Kurt parece darse cuenta de que eso les trae recuerdos a los dos de un tiempo que está seguro que ambos prefieren olvidar. —Hace un año pensaba que lo tenía todo claro y ahora… todo es diferente.

Dave deja salir un suspiro que suena petulante. —Créeme, sé lo que quieres decir.

—Aunque no diferente para mal. —Kurt le mira y sonríe de medio lado como Dave le ha visto antes y, aunque aún hay un matiz de tristeza, esta vez también hay algo más—. Para ninguno de los dos, ¿verdad?
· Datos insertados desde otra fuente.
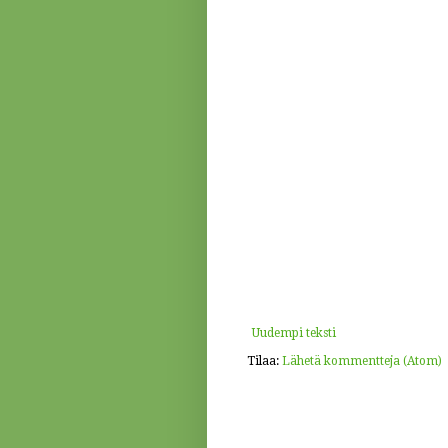
Uudempi teksti
Tilaa:
Lähetä kommentteja (Atom)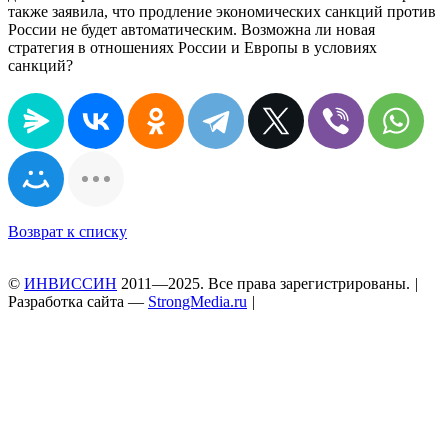
также заявила, что продление экономических санкций против
России не будет автоматическим. Возможна ли новая
стратегия в отношениях России и Европы в условиях
санкций?
Возврат к списку
©
ИНВИССИН
2011—2025. Все права зарегистрированы.
|
Разработка сайта —
StrongMedia.ru
|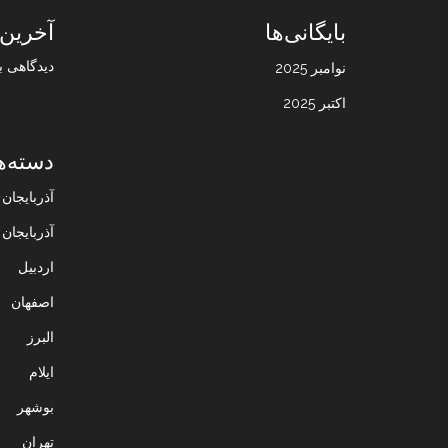
بایگانی‌ها
آخرین 
دیدگاهی ب
نوامبر 2025
اکتبر 2025
دسته‌ه
آذربایجا
آذربایجان
اردبیل
اصفهان
البرز
ایلام
بوشهر
تهران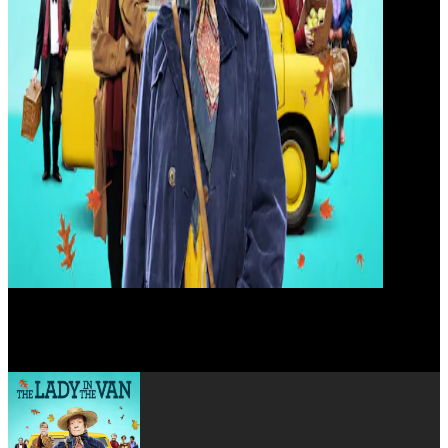
Sacha Dhawan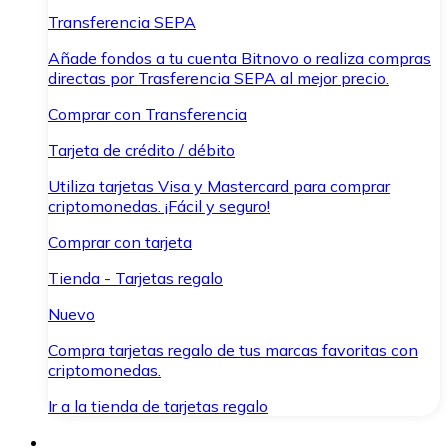
Transferencia SEPA
Añade fondos a tu cuenta Bitnovo o realiza compras
directas por Trasferencia SEPA al mejor precio.
Comprar con Transferencia
Tarjeta de crédito / débito
Utiliza tarjetas Visa y Mastercard para comprar
criptomonedas. ¡Fácil y seguro!
Comprar con tarjeta
Tienda - Tarjetas regalo
Nuevo
Compra tarjetas regalo de tus marcas favoritas con
criptomonedas.
Ir a la tienda de tarjetas regalo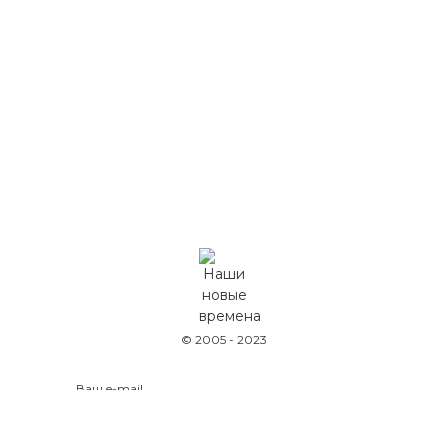
© 2005 - 2023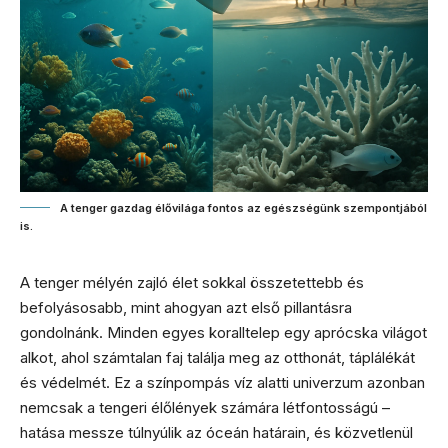
A tenger gazdag élővilága fontos az egészségünk szempontjából
is.
A tenger mélyén zajló élet sokkal összetettebb és
befolyásosabb, mint ahogyan azt első pillantásra
gondolnánk. Minden egyes koralltelep egy aprócska világot
alkot, ahol számtalan faj találja meg az otthonát, táplálékát
és védelmét. Ez a színpompás víz alatti univerzum azonban
nemcsak a tengeri élőlények számára létfontosságú –
hatása messze túlnyúlik az óceán határain, és közvetlenül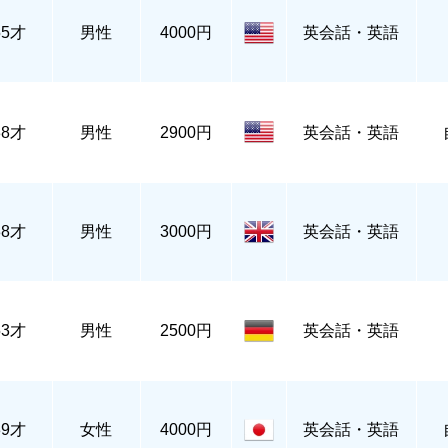
55才
男性
4000円
英会話・英語
38才
男性
2900円
英会話・英語
38才
男性
3000円
英会話・英語
53才
男性
2500円
英会話・英語
39才
女性
4000円
英会話・英語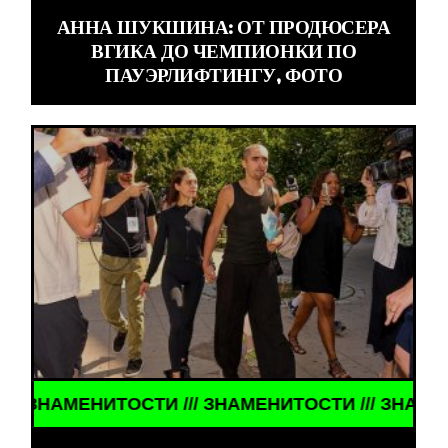
АННА ШУКШИНА: ОТ ПРОДЮСЕРА
ВГИКА ДО ЧЕМПИОНКИ ПО
ПАУЭРЛИФТИНГУ, ФОТО
НАМЕНИТОСТИ /// ЗНАМЕНИТОСТИ /// ЗНАМЕНИТОС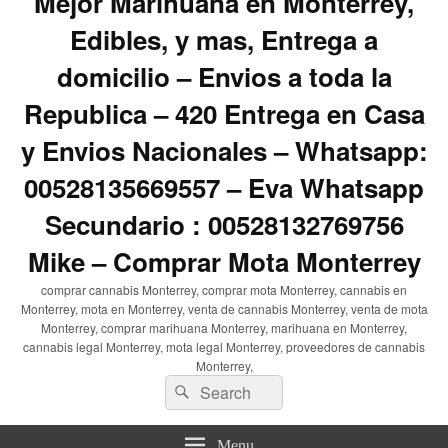
Mejor Marihuana en Monterrey,
Edibles, y mas, Entrega a
domicilio – Envios a toda la
Republica – 420 Entrega en Casa
y Envios Nacionales – Whatsapp:
00528135669557 – Eva Whatsapp
Secundario : 00528132769756
Mike – Comprar Mota Monterrey
comprar cannabis Monterrey, comprar mota Monterrey, cannabis en
Monterrey, mota en Monterrey, venta de cannabis Monterrey, venta de mota
Monterrey, comprar marihuana Monterrey, marihuana en Monterrey,
cannabis legal Monterrey, mota legal Monterrey, proveedores de cannabis
Monterrey,
Search
Search
for:
Menu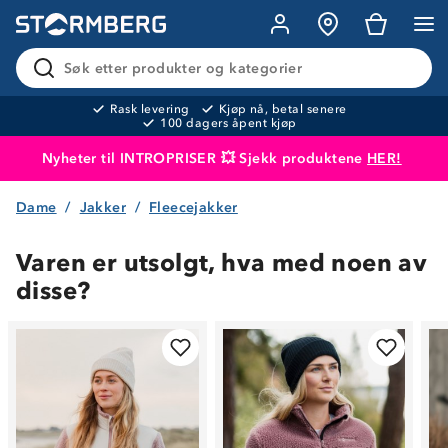
Søk etter produkter og kategorier
Rask levering
Kjøp nå, betal senere
100 dagers åpent kjøp
Nyheter til INTROPRISER 💥 Sjekk produktene
HER!
Dame
Jakker
Fleecejakker
Produktet er lagt i handlekurven
Til kassen
Varen er utsolgt, hva med noen av
disse?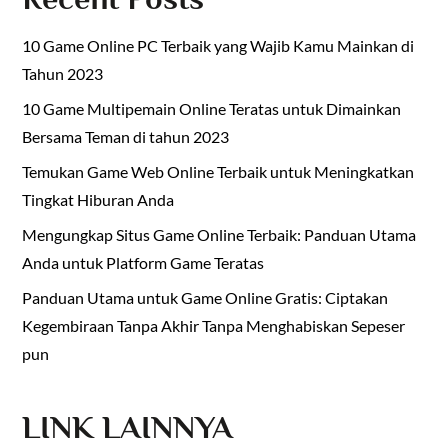
10 Game Online PC Terbaik yang Wajib Kamu Mainkan di
Tahun 2023
10 Game Multipemain Online Teratas untuk Dimainkan
Bersama Teman di tahun 2023
Temukan Game Web Online Terbaik untuk Meningkatkan
Tingkat Hiburan Anda
Mengungkap Situs Game Online Terbaik: Panduan Utama
Anda untuk Platform Game Teratas
Panduan Utama untuk Game Online Gratis: Ciptakan
Kegembiraan Tanpa Akhir Tanpa Menghabiskan Sepeser
pun
LINK LAINNYA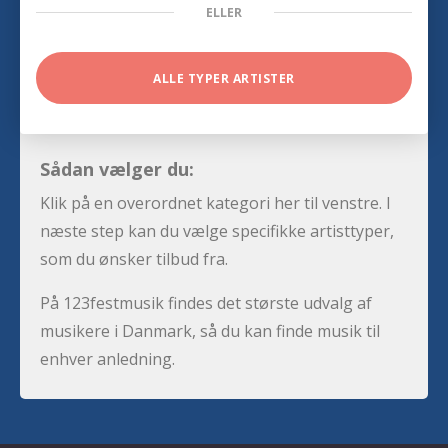
ELLER
ALLE TYPER ARTISTER
Sådan vælger du:
Klik på en overordnet kategori her til venstre. I
næste step kan du vælge specifikke artisttyper,
som du ønsker tilbud fra.
På 123festmusik findes det største udvalg af
musikere i Danmark, så du kan finde musik til
enhver anledning.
—Verdad —dice Dave y se pregunta, no por primera vez, cómo puede Kurt quitarle el aliento, romperle el corazón y obligarle a sentirse mejor todo a la vez.

—Aún así, ahora mismo me podría venir muy bien… un buen amigo, David.

—¿Sí? —pregunta Dave manteniendo la voz calmada mientras siente como brota el calor y se extiende desde el dolor en su pecho. Supone que dos Bloody Mary y una dosis de amor no correspondido tienen ese efecto.

Kurt asiente. —Especialmente un compañero epicúreo.

—Yo también —responde y es tan verdad que duele. Alejarse de su madre, de sus antiguos amigos, compañeros de equipo, del mundo en general, le ha dado la oportunidad que necesitaba para llegar a conocerse a sí mismo. Pero ahora que lo hace también sabe que ya no quiere estar sólo.

Sus miradas permanecen conectadas mucho rato, incluso mientras Kurt se acaba los restos de cóctel que quedaban en la copa. —Entonces —dice finalmente—, ¿cuándo puedo ir a tu casa a ejercer de crítico culinario?